Pada daftar Penggunaan Anggaran (DPA) di Dinas Lingkungan Hidup Kota Mataram, diketahui untuk pengelolaan sampah hanya mencapai Rp 8 miliar. Anggaran ini, kata Kadis LH Kota Mataram, Irwan Rahadi, adalah anggaran rutinitas. Sementara, produksi sampah setiap hari meningkat.
Minimnya anggaran penanganan sampah, menurut dia, tidak bisa dipaksakan karena harus menyesuaikan dengan kemampuan anggaran daerah. “Kalau pengadaan roda tiga itu bukan di LH. Itu pun hanya instrumen saja. Semetara, sampah yang dibawa dari lingkungan jadi tanggungjawab kami,” kata Irwan beberapa waktu lalu.

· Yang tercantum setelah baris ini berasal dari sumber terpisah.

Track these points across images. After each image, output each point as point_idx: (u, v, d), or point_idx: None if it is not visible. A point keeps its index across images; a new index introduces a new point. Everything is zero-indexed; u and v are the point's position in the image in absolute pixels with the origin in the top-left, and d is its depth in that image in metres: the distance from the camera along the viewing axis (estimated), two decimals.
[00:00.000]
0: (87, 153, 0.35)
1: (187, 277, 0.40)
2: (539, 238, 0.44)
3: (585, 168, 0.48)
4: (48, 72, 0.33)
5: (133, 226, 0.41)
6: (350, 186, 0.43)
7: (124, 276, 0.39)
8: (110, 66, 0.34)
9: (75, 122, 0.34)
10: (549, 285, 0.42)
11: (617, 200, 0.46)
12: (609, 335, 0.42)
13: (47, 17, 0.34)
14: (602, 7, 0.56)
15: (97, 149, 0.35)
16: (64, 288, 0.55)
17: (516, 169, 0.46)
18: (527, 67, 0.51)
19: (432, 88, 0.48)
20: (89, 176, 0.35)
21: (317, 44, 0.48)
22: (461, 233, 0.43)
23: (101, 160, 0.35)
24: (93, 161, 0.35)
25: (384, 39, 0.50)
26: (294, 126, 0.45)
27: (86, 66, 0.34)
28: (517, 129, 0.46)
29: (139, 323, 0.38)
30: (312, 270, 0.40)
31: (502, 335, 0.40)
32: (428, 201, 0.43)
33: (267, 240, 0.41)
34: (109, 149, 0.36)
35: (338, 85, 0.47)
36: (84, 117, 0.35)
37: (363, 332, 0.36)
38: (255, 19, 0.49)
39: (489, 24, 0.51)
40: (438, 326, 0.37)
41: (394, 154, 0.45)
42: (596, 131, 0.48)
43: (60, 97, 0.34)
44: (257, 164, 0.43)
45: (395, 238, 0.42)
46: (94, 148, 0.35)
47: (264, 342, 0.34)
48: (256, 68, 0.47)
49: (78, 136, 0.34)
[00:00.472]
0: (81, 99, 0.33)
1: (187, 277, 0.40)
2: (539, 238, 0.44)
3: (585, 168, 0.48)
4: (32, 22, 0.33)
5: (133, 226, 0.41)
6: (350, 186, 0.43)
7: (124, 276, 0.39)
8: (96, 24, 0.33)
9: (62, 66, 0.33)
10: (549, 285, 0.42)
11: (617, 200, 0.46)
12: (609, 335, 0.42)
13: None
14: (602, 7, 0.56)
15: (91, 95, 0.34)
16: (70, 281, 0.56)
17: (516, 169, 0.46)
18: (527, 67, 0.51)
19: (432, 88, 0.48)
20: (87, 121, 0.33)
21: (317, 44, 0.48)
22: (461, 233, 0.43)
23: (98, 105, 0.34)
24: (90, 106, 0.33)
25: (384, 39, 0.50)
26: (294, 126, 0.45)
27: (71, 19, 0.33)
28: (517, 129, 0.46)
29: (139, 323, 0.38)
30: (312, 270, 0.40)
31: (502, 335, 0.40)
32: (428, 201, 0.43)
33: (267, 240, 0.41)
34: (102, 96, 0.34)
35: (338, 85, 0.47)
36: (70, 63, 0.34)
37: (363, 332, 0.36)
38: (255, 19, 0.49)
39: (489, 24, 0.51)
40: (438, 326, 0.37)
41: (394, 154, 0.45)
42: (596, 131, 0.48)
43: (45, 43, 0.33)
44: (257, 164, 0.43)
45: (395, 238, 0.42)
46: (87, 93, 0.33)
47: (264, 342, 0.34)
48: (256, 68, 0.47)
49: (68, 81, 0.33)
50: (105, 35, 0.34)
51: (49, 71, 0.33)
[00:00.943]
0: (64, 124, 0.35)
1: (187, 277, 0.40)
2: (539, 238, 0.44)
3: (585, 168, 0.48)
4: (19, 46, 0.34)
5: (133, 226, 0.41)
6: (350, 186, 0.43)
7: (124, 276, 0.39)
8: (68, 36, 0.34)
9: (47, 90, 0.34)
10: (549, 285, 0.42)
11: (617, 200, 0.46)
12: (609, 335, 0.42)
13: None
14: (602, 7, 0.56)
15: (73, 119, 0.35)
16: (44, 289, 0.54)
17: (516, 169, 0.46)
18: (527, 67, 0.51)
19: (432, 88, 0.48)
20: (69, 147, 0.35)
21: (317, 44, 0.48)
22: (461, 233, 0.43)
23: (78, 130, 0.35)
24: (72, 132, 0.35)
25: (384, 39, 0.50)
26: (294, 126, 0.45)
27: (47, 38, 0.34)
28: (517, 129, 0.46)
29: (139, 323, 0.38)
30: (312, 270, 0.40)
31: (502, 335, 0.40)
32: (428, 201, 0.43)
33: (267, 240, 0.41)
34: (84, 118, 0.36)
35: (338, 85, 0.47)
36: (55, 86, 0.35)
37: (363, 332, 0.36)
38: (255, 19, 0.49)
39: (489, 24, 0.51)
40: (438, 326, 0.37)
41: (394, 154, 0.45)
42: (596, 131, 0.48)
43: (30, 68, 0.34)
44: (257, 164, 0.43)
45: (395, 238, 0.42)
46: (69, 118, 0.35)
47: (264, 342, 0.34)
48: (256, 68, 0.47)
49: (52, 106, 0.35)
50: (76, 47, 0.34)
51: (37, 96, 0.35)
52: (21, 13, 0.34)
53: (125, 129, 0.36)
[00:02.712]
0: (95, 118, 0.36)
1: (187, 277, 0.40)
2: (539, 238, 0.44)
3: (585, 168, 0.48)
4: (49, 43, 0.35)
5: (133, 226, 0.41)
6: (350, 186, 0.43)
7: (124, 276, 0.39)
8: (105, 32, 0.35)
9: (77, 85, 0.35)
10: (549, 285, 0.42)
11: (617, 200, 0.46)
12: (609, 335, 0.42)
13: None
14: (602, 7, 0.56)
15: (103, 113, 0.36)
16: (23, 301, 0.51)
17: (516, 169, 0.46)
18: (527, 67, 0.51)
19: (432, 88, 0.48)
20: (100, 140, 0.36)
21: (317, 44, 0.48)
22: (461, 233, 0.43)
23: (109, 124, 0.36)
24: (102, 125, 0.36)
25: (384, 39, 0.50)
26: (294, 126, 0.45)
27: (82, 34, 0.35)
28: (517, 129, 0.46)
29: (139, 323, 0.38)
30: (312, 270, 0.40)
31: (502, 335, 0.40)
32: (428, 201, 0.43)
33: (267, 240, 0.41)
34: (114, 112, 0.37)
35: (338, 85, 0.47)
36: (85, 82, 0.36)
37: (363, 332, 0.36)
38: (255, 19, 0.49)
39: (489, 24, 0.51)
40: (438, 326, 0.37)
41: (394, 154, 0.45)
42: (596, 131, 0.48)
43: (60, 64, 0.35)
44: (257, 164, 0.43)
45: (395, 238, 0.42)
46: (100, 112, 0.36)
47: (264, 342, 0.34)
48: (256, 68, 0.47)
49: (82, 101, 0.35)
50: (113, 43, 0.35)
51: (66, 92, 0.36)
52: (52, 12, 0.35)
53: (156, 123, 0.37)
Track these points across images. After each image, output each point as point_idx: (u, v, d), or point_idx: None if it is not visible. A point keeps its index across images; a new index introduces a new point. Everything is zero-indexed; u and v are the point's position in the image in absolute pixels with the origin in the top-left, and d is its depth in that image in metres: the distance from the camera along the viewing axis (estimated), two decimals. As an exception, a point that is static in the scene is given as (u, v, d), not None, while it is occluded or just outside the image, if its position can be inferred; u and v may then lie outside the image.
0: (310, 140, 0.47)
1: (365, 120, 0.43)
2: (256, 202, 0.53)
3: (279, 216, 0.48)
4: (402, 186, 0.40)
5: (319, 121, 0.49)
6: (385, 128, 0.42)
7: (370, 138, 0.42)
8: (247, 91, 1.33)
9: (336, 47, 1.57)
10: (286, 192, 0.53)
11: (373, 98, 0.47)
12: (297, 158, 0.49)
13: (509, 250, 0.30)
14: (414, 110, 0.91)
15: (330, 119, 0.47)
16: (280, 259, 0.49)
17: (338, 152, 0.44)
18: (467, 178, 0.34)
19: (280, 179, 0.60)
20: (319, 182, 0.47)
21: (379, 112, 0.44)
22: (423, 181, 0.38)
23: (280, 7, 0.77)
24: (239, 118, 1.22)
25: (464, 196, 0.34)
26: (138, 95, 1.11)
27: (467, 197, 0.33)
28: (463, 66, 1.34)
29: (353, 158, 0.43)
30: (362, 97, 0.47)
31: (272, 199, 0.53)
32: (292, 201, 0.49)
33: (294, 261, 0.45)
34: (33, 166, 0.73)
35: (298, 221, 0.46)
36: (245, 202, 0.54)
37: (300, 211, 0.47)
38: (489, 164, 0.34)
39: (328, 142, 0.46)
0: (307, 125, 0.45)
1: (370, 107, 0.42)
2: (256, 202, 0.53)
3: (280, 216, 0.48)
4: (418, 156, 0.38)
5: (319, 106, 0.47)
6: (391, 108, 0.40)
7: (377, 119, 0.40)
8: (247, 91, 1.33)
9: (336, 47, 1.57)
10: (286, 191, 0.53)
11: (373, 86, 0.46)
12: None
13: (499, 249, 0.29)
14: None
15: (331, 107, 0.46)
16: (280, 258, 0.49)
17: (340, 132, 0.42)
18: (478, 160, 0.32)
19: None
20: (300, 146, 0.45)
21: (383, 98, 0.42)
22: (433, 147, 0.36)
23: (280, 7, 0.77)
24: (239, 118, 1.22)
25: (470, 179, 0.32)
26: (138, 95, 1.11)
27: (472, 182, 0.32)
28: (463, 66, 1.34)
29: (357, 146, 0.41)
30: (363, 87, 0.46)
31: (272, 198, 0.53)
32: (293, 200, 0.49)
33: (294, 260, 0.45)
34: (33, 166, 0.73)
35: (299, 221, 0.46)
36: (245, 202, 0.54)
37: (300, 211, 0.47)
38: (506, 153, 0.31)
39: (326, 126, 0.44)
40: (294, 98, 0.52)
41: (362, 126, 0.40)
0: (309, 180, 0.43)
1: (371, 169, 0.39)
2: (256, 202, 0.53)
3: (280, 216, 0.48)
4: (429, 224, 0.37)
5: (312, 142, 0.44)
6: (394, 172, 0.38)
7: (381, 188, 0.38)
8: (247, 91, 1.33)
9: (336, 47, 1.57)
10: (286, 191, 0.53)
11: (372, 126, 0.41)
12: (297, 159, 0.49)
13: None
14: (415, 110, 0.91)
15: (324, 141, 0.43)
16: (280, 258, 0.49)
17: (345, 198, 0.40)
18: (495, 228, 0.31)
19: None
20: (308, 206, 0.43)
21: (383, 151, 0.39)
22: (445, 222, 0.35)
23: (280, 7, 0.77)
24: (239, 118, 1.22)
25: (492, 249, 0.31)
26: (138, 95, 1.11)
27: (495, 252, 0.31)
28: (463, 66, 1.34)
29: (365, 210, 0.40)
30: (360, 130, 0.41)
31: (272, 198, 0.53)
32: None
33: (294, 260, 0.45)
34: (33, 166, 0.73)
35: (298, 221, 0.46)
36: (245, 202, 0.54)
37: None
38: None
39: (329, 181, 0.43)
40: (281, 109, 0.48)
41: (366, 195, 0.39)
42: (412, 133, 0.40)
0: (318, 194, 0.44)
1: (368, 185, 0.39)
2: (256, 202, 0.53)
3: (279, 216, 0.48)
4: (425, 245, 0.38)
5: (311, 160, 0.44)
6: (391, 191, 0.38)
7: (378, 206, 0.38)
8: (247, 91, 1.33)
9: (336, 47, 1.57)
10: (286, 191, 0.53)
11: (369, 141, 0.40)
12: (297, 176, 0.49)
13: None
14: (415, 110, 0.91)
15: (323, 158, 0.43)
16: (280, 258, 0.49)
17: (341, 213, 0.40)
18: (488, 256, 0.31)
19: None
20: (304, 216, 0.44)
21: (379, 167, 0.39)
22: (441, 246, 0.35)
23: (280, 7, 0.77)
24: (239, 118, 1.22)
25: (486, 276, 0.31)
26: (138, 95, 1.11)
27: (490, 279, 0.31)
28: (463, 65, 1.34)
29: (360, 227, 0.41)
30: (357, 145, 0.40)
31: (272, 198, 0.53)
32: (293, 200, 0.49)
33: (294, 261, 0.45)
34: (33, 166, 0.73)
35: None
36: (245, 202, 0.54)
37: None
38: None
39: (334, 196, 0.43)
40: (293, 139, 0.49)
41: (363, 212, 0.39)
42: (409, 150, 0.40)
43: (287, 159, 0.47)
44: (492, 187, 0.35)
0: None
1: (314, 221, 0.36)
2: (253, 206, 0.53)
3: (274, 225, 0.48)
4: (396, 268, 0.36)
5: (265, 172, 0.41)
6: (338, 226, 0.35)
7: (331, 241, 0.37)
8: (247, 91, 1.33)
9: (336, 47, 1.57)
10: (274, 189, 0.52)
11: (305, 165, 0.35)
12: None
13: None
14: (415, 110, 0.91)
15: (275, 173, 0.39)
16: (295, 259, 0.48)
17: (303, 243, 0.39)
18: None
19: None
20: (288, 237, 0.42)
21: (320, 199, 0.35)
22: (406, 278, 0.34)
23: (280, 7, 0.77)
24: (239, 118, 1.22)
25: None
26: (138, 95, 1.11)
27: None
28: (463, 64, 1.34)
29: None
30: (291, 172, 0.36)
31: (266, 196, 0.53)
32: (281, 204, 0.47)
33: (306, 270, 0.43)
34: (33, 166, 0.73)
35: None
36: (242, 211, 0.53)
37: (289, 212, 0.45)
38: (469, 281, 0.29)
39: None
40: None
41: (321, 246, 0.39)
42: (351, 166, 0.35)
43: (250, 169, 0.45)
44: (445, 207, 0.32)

Ia membenarkan, saat ini beberapa depo sudah menumpuk dipengaruhi faktor cuaca, karena keterbatasan armada sehingga sampah tidak bisa terangkut semua. Beberapa kelurahan bahkan sudah melayangkan protes untuk pengangkutan sampah dioptimalkan. “Kalau kita estimasi dari beberapa titik, hampir sampai 10 truk dum sampah yang tidak terangkut setiap harinya,” ujar Irwan.
Beberapa langkah dilakukan diantaranya sweeping sampah. Karena tenaga manusia sudah tidak memungkinkan untuk dibeberapa deposeperti di Jalan Sandubaya sudah ada beberapa komplin. Untuk jadwal pengangkutan sampah dipercepat setiap hari. “ Kita jadwalkan dua kali sehari memang harus diangkut. Sehingga tidak terlalu menumpuk,” ucapnya.
Sampah di TPST kian menggunung sementara tungku sampah yang sudah dibangun yang menghabiskan uang ratusan juta belum bisa dioptimalkan. Nampak di lokasi tungku tumpukan sampah sudah menggunung.
Hal ini akibat terbatasnya TPS resmi yang disiapkan Dinas Kebersihan Kota Mataram, sehingga warga memilih menumpuk sampah di beberapa titik terdekat dengan permukiman. RUL.